Dub. In the bra. Dub in the bra.
the last time I saw her she was leaving the mens bathroom and club rush with her dress inside out. typical tease.
I didn't join FB to see my only child straddle that boy in all her pictures.
I need to take "lollipop" off of every single one of my playlists cause it makes me wanna suck dick.
You just projectile vomited on my dad across the table at waffle house.
Do you think he can smell the vodka?
The bartender let me pay my bar tab with my itunes giftcards.
I'm in class. I'm not opening a page with the words "death erection" in the link. There's people behind me lol.
Lost another pound. Switching from beer to hard liquor did this body good.
You broke into someone's house and stole a pan of lasagna.

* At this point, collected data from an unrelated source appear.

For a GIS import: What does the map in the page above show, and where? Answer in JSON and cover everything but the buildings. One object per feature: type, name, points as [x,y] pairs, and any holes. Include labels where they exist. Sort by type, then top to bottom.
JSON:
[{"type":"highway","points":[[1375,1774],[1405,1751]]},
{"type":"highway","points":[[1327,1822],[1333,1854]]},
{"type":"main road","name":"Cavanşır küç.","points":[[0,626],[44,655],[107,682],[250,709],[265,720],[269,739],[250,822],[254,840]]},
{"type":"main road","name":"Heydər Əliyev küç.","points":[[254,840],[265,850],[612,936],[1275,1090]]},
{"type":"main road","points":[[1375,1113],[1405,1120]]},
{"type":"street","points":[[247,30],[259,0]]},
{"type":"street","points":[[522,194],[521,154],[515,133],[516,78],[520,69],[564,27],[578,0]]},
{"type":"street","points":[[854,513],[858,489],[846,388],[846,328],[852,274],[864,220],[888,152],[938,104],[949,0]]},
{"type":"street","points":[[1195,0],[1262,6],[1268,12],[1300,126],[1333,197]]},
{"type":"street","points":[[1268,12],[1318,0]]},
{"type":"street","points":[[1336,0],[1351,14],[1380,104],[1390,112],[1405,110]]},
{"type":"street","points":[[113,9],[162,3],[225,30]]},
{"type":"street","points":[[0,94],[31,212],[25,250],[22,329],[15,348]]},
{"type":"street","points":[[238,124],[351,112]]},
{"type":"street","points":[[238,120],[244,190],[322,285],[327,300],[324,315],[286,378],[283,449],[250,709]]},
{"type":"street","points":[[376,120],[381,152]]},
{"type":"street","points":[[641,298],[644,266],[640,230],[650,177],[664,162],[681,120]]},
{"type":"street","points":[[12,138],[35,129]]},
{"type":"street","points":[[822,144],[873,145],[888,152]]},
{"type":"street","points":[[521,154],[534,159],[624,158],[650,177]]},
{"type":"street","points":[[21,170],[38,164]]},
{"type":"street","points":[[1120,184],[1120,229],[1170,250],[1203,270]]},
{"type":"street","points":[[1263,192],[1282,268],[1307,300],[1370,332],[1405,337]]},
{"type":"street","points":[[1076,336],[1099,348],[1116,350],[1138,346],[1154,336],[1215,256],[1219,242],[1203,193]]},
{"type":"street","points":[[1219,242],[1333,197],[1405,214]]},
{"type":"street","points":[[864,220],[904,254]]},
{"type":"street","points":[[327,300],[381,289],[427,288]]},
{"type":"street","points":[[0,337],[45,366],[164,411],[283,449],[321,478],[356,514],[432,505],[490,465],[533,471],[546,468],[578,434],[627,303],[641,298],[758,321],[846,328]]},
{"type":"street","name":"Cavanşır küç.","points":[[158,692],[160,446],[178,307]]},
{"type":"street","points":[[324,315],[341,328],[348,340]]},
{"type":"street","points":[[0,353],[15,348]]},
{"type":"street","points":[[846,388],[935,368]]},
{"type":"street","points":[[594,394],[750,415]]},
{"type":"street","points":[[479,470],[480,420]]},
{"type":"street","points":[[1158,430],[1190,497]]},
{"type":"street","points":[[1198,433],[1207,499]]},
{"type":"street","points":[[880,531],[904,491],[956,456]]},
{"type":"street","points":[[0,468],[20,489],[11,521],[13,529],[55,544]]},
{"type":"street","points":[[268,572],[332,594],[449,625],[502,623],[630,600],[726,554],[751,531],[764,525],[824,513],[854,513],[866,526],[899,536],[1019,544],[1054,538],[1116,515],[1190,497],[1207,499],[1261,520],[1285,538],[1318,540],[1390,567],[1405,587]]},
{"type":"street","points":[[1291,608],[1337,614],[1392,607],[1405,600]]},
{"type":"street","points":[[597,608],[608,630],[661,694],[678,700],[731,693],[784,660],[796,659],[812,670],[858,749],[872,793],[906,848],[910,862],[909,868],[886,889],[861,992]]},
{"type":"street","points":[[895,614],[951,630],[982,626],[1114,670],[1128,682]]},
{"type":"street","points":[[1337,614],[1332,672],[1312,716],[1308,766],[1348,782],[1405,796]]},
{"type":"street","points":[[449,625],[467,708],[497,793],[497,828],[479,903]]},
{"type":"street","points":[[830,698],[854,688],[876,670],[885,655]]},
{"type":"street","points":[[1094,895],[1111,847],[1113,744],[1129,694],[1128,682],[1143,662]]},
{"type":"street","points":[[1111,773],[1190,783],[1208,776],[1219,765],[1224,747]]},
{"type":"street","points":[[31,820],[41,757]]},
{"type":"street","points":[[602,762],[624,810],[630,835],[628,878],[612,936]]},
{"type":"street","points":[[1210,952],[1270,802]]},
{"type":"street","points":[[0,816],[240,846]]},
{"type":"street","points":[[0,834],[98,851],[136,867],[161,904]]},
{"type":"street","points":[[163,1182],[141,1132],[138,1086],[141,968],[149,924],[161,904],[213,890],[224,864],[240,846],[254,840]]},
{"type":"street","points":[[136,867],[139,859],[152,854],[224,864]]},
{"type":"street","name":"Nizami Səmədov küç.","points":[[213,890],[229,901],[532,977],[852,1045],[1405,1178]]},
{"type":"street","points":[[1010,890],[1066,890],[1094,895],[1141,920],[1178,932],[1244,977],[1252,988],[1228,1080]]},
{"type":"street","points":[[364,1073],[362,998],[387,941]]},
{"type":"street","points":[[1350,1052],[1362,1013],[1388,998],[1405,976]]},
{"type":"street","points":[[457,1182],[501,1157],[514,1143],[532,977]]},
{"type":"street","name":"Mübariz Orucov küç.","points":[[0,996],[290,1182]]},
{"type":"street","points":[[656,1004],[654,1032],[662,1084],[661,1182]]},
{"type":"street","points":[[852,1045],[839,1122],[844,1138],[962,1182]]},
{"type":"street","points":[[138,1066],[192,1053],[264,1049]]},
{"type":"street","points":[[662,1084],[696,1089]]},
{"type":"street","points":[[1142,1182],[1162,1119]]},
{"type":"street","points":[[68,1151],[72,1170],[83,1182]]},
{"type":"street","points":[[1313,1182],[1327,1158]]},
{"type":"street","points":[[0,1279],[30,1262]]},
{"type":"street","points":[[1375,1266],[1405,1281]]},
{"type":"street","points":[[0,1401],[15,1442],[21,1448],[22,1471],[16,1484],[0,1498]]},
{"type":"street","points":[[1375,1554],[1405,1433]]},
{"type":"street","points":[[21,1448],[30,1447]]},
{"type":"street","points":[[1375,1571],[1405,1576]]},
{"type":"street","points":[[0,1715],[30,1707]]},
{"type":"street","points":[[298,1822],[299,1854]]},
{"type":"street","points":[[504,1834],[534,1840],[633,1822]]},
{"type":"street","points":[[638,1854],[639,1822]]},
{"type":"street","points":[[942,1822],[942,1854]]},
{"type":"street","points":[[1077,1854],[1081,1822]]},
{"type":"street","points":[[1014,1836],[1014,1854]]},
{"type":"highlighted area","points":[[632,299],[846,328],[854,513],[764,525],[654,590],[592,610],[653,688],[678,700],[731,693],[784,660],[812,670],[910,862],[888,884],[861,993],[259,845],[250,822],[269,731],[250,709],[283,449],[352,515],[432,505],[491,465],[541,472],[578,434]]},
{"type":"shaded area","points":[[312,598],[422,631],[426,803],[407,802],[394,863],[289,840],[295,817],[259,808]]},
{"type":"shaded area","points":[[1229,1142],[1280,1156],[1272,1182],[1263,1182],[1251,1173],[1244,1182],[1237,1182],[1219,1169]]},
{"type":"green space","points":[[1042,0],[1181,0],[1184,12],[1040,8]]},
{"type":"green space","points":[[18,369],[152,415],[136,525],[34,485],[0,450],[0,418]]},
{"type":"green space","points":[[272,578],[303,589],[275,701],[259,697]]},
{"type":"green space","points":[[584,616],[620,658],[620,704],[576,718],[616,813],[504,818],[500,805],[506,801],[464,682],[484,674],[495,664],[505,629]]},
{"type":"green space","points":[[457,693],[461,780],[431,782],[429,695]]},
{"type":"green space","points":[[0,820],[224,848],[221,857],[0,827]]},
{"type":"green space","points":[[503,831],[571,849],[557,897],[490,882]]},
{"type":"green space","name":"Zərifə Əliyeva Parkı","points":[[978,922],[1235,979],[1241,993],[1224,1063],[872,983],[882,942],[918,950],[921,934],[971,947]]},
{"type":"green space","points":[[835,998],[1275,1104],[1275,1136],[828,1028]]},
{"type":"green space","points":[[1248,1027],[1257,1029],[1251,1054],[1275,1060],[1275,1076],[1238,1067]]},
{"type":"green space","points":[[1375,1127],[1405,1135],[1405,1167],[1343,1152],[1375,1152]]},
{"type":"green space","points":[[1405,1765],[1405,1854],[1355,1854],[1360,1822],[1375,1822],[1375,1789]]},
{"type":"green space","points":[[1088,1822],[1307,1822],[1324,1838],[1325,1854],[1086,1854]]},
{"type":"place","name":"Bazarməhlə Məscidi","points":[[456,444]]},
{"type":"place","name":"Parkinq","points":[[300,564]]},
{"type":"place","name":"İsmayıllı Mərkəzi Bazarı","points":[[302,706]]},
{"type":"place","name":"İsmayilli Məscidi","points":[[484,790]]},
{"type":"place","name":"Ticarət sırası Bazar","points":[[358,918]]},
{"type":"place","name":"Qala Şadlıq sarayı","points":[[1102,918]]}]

Ya, found out why there were rat traps in my bed. Guess I pissed in Sams room so he went to the store and got them and put them on my bed and put tabasco in his humidifier and put it in my room
Dude you ate toast sprawled out on my kitchen floor and said "this is comfy". No more day drinking.
Just proved I could salsa dance in a bar where no one was dancing
Sidenote...no idea how to salsa
I found my hair extensions. They were in my hamper.
There's no button for "gave my boyfriend's cock to a friend" on my intimacy calendar.
No one can touch me, I'm made of fruit.